Given passage:
On Thu, 2005-07-28 at 12:19 -0400, Jacob Elder wrote:
I have been run into a weird problem with dovecot. We have 4
identical servers running dovecot, serving both IMAP and POP3
clients. Every few hours, clients start timing out after the PASS
command. Here is what the process tree looks like at that time:6718 ? Ss 0:00 /usr/sbin/dovecot 6719 ? S 0:00 \_ dovecot-auth 6881 ? S 0:00 | \_ dovecot-auth 6883 ? S 0:00 | \_ dovecot-auth 6890 ? S 0:00 | \_ dovecot-auth 6928 ? S 0:00 | \_ dovecot-auth 6929 ? S 0:00 | \_ dovecot-auth 6934 ? S 0:00 | \_ dovecot-auth 6936 ? S 0:00 | \_ dovecot-auth 6939 ? S 0:00 | \_ dovecot-auth .. If I run "killall -9 dovecot-auth pop3-login; invoke-rc.d dovecot
start", service resumes for a few hours. This happens both on 2.6.8
and 2.4.27. This is Debian testing, 512 MB RAM, about 20 users per
server. We use libnss-ldap and libpam-ldap for all users other than
root. Samba, SSH, saslauthd (for Postfix), login, etc all work as
expected. There is a 5th server that is identical to the other 4
except is NOT using libpam-ldap, and dovecot does not hang on this
machine. Any ideas?
Looks like you have several dovecot-auth processes hanging there. Dovecot creates a new process for each PAM lookup, so that's probably the reason. You could try to check with strace what those dovecot-auth processes are doing? I guess Dovecot should itself also do some timeouting and start killing PAM processes if they don't finish within a minute..

Aim:
In the dovecot thread, what does the fifth server not use that the other four servers do?

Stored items
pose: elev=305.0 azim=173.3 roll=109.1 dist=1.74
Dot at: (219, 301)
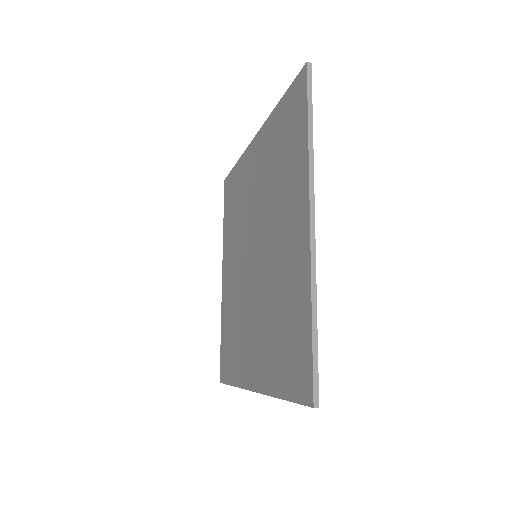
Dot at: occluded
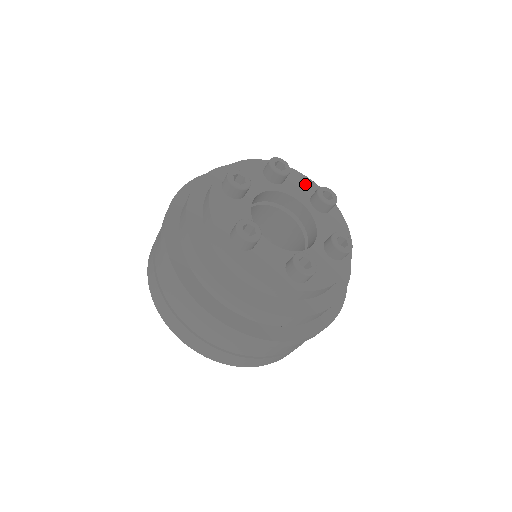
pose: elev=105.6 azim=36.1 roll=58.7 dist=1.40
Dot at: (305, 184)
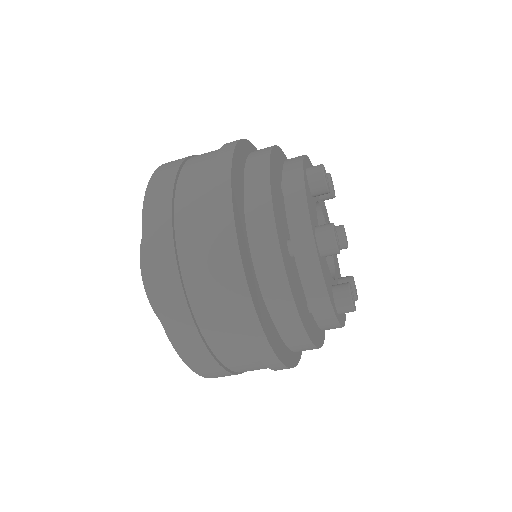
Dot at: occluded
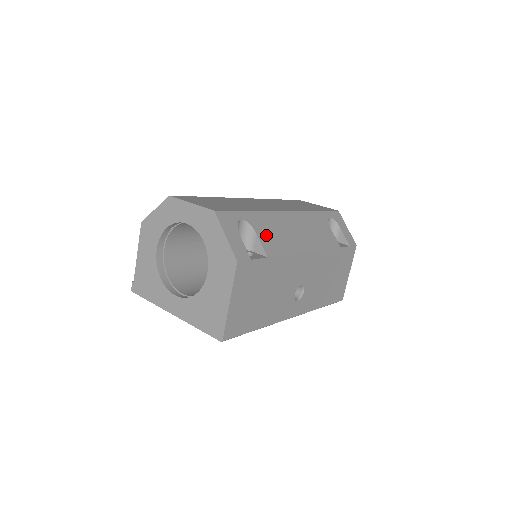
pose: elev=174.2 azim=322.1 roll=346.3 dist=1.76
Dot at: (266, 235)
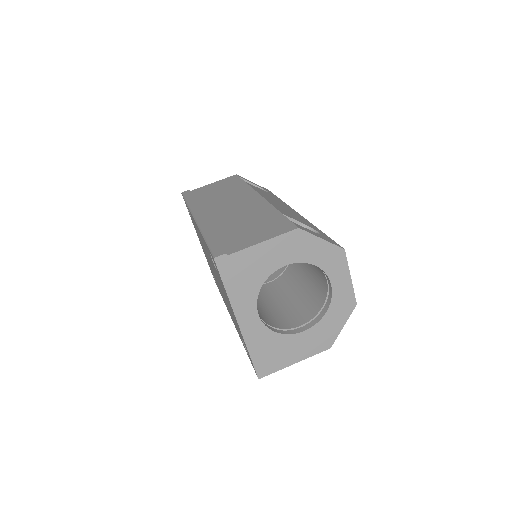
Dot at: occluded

Result of the task:
libpam-ldap